▶ **Problem details**
Collect every line in the records that contains the word "test", and copy each of those lines in full.
───── Exercise data
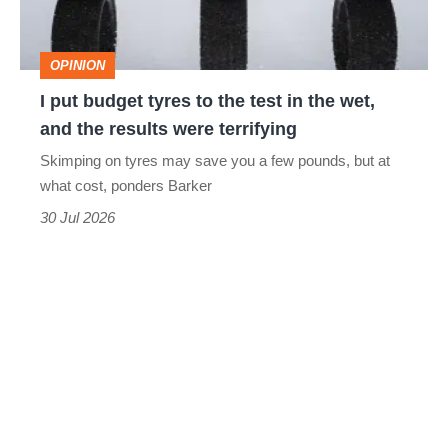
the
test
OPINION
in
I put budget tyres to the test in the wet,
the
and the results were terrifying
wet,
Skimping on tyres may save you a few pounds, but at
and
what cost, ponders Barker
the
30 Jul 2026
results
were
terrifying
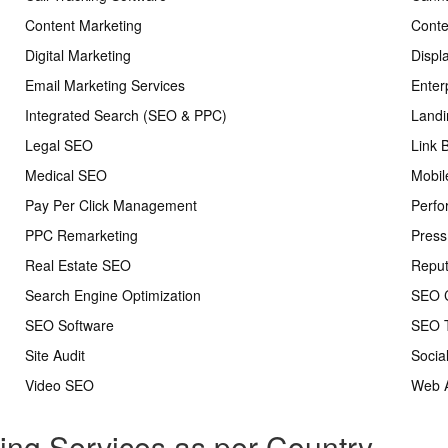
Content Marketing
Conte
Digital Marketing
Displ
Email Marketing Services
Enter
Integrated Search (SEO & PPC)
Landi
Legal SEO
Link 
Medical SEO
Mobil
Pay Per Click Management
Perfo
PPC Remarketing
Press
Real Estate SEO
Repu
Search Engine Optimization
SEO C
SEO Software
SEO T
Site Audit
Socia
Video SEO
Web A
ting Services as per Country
──────────
───── Exercise data
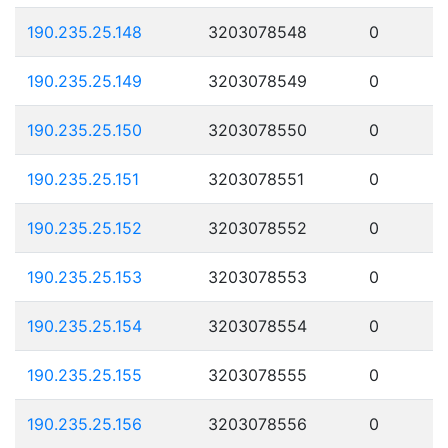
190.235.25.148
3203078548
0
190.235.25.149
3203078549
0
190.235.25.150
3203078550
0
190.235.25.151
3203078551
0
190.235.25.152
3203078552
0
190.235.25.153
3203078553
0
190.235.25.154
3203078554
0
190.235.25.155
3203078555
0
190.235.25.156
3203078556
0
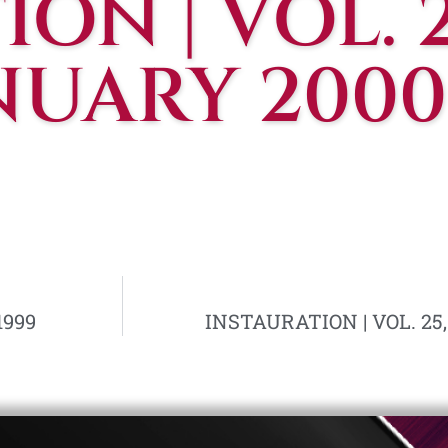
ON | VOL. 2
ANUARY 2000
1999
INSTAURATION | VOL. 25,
──────────
▶ **Exercise response**
test
I put budget tyres to the test in the wet,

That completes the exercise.